Badminton: Jugend-WDM
Medaillenflut an der Ruhr – Union-Nachwuchs sechs Mal auf dem Treppchen

Lüdinghausen -

Der Nachwuchs des SC Union Lüdinghausen war bei den Westdeutschen Meisterschaften am Wochenende in Mülheim so erfolgreich wie lange nicht. Ein Steverstädter stand sogar ganz oben auf dem Treppchen.

Montag, 12.11.2018, 17:34 Uhr
Veröffentlicht: Dienstag, 06.11.2018, 18:31 Uhr
Zuletzt bearbeitet: Montag, 12.11.2018, 17:34 Uhr
Die Medaillengewinner aus Lüdinghausen (v.l.): Linus Emmerich, Leon Kaschura, Paula Jünemann und Aylia Vogt. Lea Timpeltey fehlt.
Die Medaillengewinner aus Lüdinghausen (v.l.): Linus Emmerich, Leon Kaschura, Paula Jünemann und Aylia Vogt. Lea Timpeltey fehlt. Foto: Union

Das hat es seit Jahren nicht gegeben: Eine Gold-, zwei Silber- und drei Bronzemedaillen holte der Badminton-Nachwuchs des SC Union Lüdinghausen bei den Westdeutschen Meisterschaften (WDM) am Wochenende in Mülheim. Den Titel sicherte sich Leon Kaschura im Jungen-Einzel der Altersklasse U 11.

Kaschura eine Klasse für sich

Souverän marschierte der Lüdinghauser durch das Teilnehmerfeld und gab im Verlauf des gesamten Turniers nicht einen einzigen Satz ab. Leidtragender war unter anderen Vereinskamerad Linus Emmerich, der im Halbfinale auf Kaschura traf. Doch auch Emmerich ging nicht leer aus, er sicherte sich Bronze. Beide traten gemeinsam im Jungen-Doppel an – allerdings in der Klasse U 13, da bei den bis Elfjährigen nur die Einzel angeboten wurden. Doch auch als Jüngste wussten die Unionisten zu überzeugen und scheiterten nur knapp im Viertelfinale. Der Lohn: Sie wurden als Doppel für die U 13-DM nominiert.

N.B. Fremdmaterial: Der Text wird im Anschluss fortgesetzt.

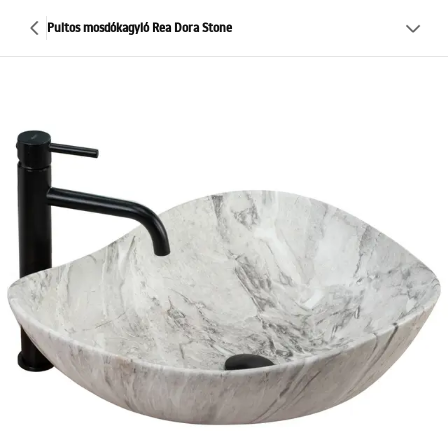
Pultos mosdókagyló Rea Dora Stone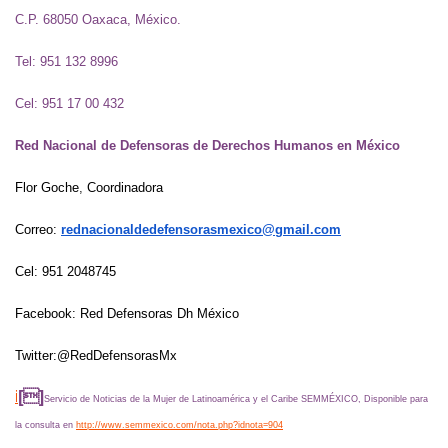
C.P. 68050 Oaxaca, México.
Tel: 951 132 8996
Cel: 951 17 00 432
Red Nacional de Defensoras de Derechos Humanos en México
Flor Goche
,
Coordinadora
Correo:
rednacionaldedefensorasmexico@gmail.com
Cel: 951 2048745
Facebook: Red Defensoras Dh México
Twitter:@RedDefensorasMx
i

Servicio de Noticias de la Mujer de Latinoamérica y el Caribe SEMMÉXICO, Disponible para
la consulta en
http://www.semmexico.com/nota.php?idnota=904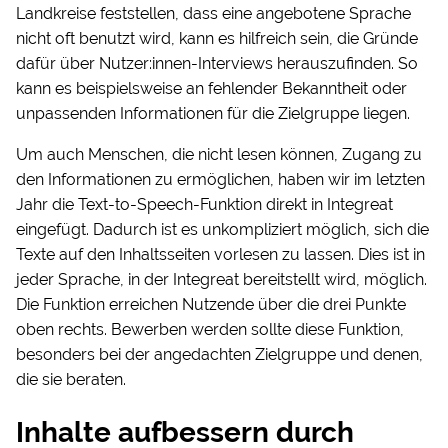
Landkreise feststellen, dass eine angebotene Sprache
nicht oft benutzt wird, kann es hilfreich sein, die Gründe
dafür über Nutzer:innen-Interviews herauszufinden. So
kann es beispielsweise an fehlender Bekanntheit oder
unpassenden Informationen für die Zielgruppe liegen.
Um auch Menschen, die nicht lesen können, Zugang zu
den Informationen zu ermöglichen, haben wir im letzten
Jahr die Text-to-Speech-Funktion direkt in Integreat
eingefügt. Dadurch ist es unkompliziert möglich, sich die
Texte auf den Inhaltsseiten vorlesen zu lassen. Dies ist in
jeder Sprache, in der Integreat bereitstellt wird, möglich.
Die Funktion erreichen Nutzende über die drei Punkte
oben rechts. Bewerben werden sollte diese Funktion,
besonders bei der angedachten Zielgruppe und denen,
die sie beraten.
Inhalte aufbessern durch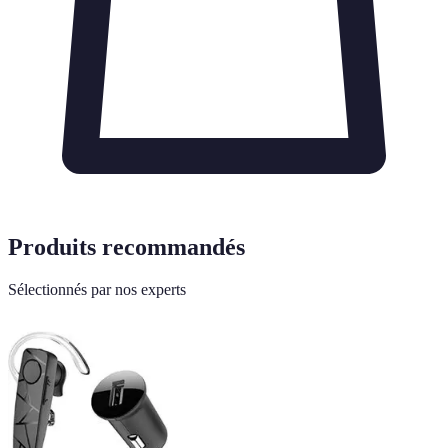
Produits recommandés
Sélectionnés par nos experts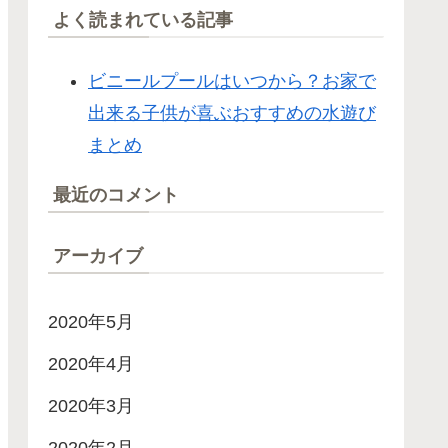
よく読まれている記事
ビニールプールはいつから？お家で
出来る子供が喜ぶおすすめの水遊び
まとめ
最近のコメント
アーカイブ
2020年5月
2020年4月
2020年3月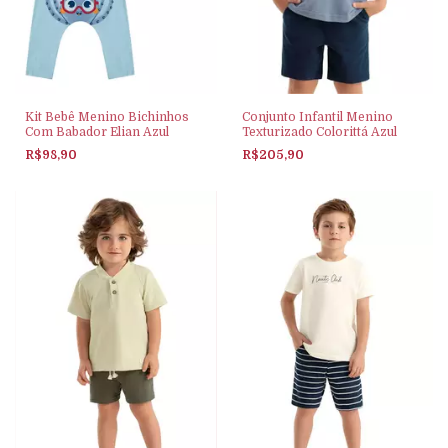
Kit Bebê Menino Bichinhos
Conjunto Infantil Menino
Com Babador Elian Azul
Texturizado Colorittá Azul
R$98,90
R$205,90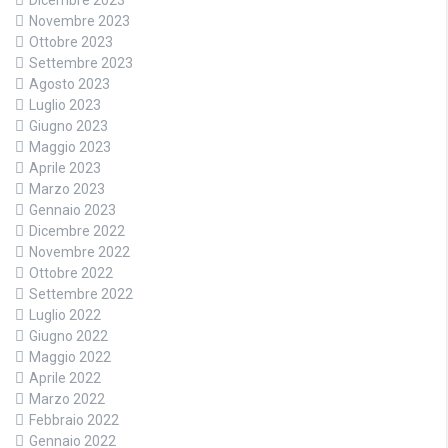
Dicembre 2023
Novembre 2023
Ottobre 2023
Settembre 2023
Agosto 2023
Luglio 2023
Giugno 2023
Maggio 2023
Aprile 2023
Marzo 2023
Gennaio 2023
Dicembre 2022
Novembre 2022
Ottobre 2022
Settembre 2022
Luglio 2022
Giugno 2022
Maggio 2022
Aprile 2022
Marzo 2022
Febbraio 2022
Gennaio 2022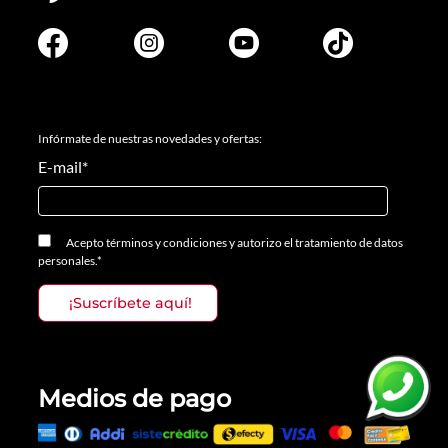
Infórmate de nuestras novedades y ofertas:
E-mail
*
Acepto
términos y condiciones
y
autorizo el tratamiento de datos
personales.
*
Medios de pago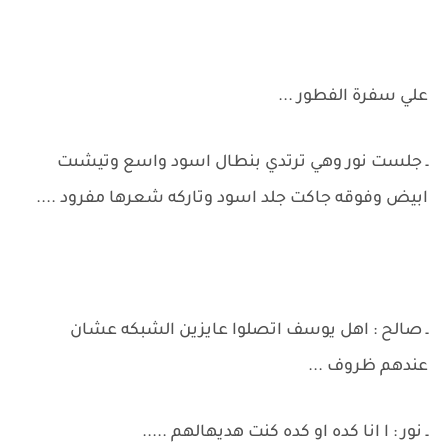
علي سفرة الفطور ...
ـ جلست نور وهي ترتدي بنطال اسود واسع وتيشىت
ابيض وفوقه جاكت جلد اسود وتاركه شعرها مفرود ....
ـ صالح : اهل يوسف اتصلوا عايزين الشبكه عشان
عندهم ظروف ...
ـ نور : ا انا كده او كده كنت هديهالهم .....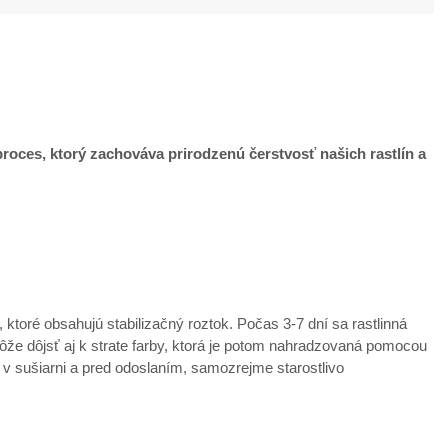
e proces, ktorý zachováva prirodzenú čerstvosť našich rastlín a
 ktoré obsahujú stabilizačný roztok. Počas 3-7 dní sa rastlinná
ôže dôjsť aj k strate farby, ktorá je potom nahradzovaná pomocou
 v sušiarni a pred odoslaním, samozrejme starostlivo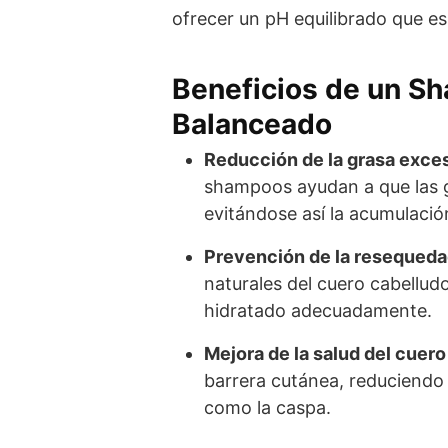
ofrecer un pH equilibrado que es
Beneficios de un S
Balanceado
Reducción de la grasa exces
shampoos ayudan a que las 
evitándose así la acumulació
Prevención de la resequeda
naturales del cuero cabellu
hidratado adecuadamente.
Mejora de la salud del cuero
barrera cutánea, reduciendo 
como la caspa.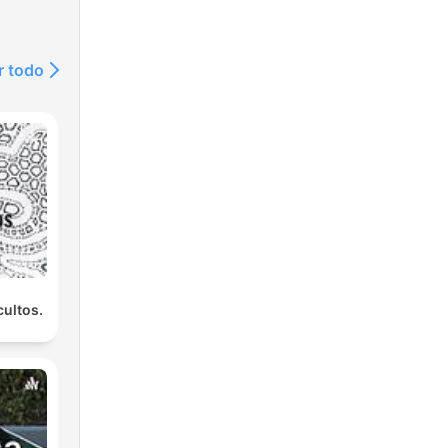
r todo
ultos.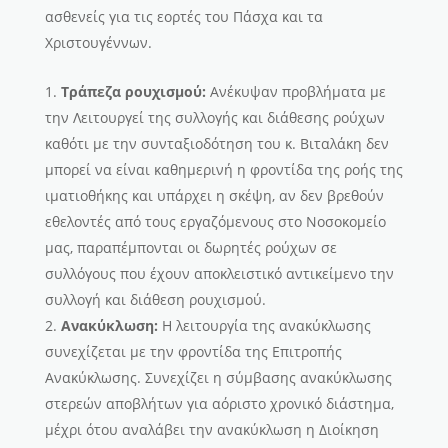
ασθενείς για τις εορτές του Πάσχα και τα
Χριστουγέννων.
Τράπεζα ρουχισμού:
Ανέκυψαν προβλήματα με
την Λειτουργεί της συλλογής και διάθεσης ρούχων
καθότι με την συνταξιοδότηση του κ. Βιταλάκη δεν
μπορεί να είναι καθημερινή η φροντίδα της ροής της
ιματιοθήκης και υπάρχει η σκέψη, αν δεν βρεθούν
εθελοντές από τους εργαζόμενους στο Νοσοκομείο
μας, παραπέμπονται οι δωρητές ρούχων σε
συλλόγους που έχουν αποκλειστικό αντικείμενο την
συλλογή και διάθεση ρουχισμού.
Ανακύκλωση:
Η λειτουργία της ανακύκλωσης
συνεχίζεται με την φροντίδα της Επιτροπής
Ανακύκλωσης. Συνεχίζει η σύμβασης ανακύκλωσης
στερεών αποβλήτων για αόριστο χρονικό διάστημα,
μέχρι ότου αναλάβει την ανακύκλωση η Διοίκηση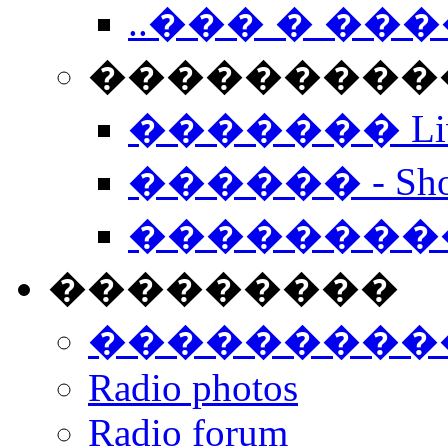
..��� � �
���������� -
������� Live
������ - Sho
��������
���������
���������
Radio photos
Radio forum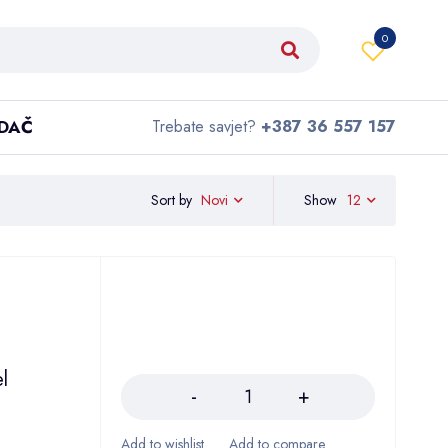
0
IDAČ
Trebate savjet?
+387 36 557 157
Sort by
Show
12
Novi
Količina
l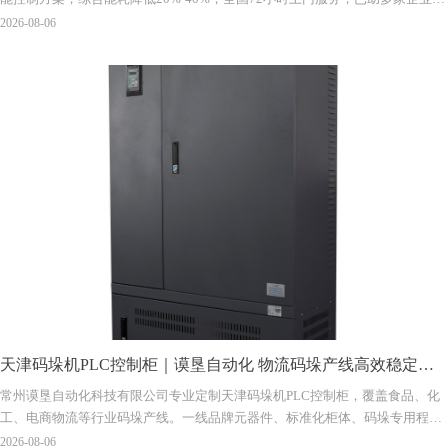
省电费超80万元，并支持与PLC、DCS控制系统对接。
2026-08-06
天津码垛机PLC控制柜｜谟垦自动化 物流码垛产线高效稳定电
常州谟垦自动化科技有限公司专业定制天津码垛机PLC控制柜，覆盖食品、化
控方案
工、电商物流等行业码垛产线。一线品牌元器件、标准化柜体、码垛专用程序
开发，含现场安装调试与售后。江苏全省72小时响应，全国上门服务。咨询：
2026-08-06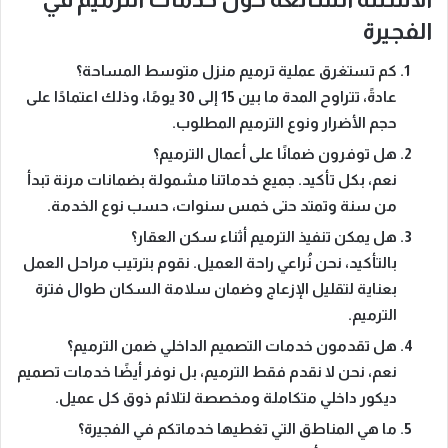
الفجيرة
كم تستغرق عملية ترميم منزل متوسط المساحة؟
عادةً،
تتراوح المدة
ما بين 15 إلى 30 يومًا، وذلك
اعتمادًا على
حجم الأضرار ونوع الترميم المطلوب.
هل توفرون ضمانًا على أعمال الترميم؟
نعم،
بكل تأكيد
. جميع خدماتنا مشمولة بضمانات
مرنة تبدأ
من
سنة وتمتد حتى خمس سنوات،
حسب نوع الخدمة
.
هل يمكن تنفيذ الترميم أثناء سكن العقار؟
بالتأكيد،
نحن نُراعي راحة العميل
. نقوم بترتيب مراحل العمل
بعناية
لتقليل الإزعاج وضمان سلامة السكان طوال فترة
الترميم.
هل تقدمون خدمات التصميم الداخلي ضمن الترميم؟
نعم، نحن لا نقدم فقط الترميم،
بل نوفر أيضًا
خدمات تصميم
ديكور داخلي
متكاملة ومخصصة
لتلائم ذوق كل عميل.
ما هي المناطق التي تغطيها خدماتكم في الفجيرة؟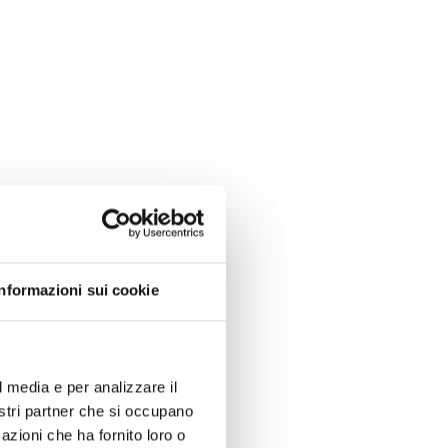
Informazioni sui cookie
l media e per analizzare il
nostri partner che si occupano
azioni che ha fornito loro o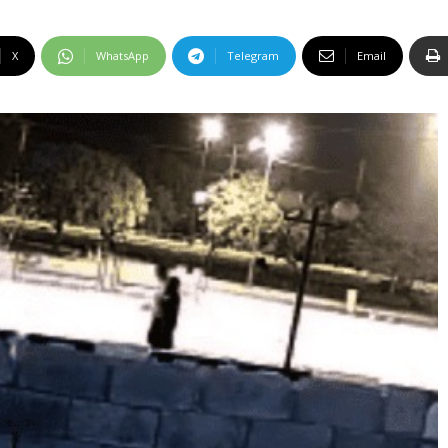
X
WhatsApp
Telegram
Email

Zurück zu den Jüngsten: Dort sicherte sich mit Aylia Vogt eine weitere Unionistin eine Medaille. Sie erreichte im Mädcheneinzel nach hart umkämpften Spielen das Halbfinale, in dem sie allerdings unterlag. Juna Bartsch drang immerhin ins Viertelfinale vor, Fiona Bergen zahlte bei ihrer Erstrundenniederlage Lehrgeld.

In der Klasse U 13 kamen Joshua Bartsch im Einzel sowie Torben Bölke und Bartsch trotz ansprechender Leistung ebenfalls nicht über die erste Runde hinaus. Das Mixed Kaschura/Juna Bartsch und das Doppel Vogt/Lisa Paula Bonnemann (Lüdinghausen/Mülheim) gelangten bis in die Runde der letzten Acht. Colin Kuprianow erreichte im gemischten Doppel (U 15) mit Victoria Südbeck (Nordwalde) ebenfalls das Viertelfinale. Weniger Glück hatten er und Kevin Beermann (Gelsenkirchen) im Doppel, dort ereilte das Duo das Aus nach nur einer Begegnung.

Jünemann zwei Mal Zweite

Erfolgreich auf Medaillenjagd ging Paula Jünemann in der Altersklasse U 19. Im Einzel kam die Lüdinghauser Oberligaspielerin ohne Satzverlust ins Endspiel, wo sie Überraschungsfinalistin Selina Giesler (Beuel) unterlag. Eine zweite Silbermedaille holte sie sich im Doppel. An der Seite von Leonie Kretschmer (Hülser SV) kämpfte sie sich bis ins Finale vor, musste dann aber die Überlegenheit ihrer Gegnerinnen anerkennen. In diesem Wettbewerb gab es zusätzlich Bronze für Union: Lea Timpeltey erreichte zusammen mit Lokalmatadorin Lorena Vazquez etwas überraschend nach starken Auftritten das Halbfinale, unterlag dort aber den späteren Siegerinnen.

„Eine tolle Bilanz“, freute sich Union-Abteilungsleiter Michael Schnaase, der als Betreuer in der Halle war. Dies sei ein Zeichen dafür, dass die gute Jugendarbeit in der Spitze wie in der Breite immer mehr Früchte trage.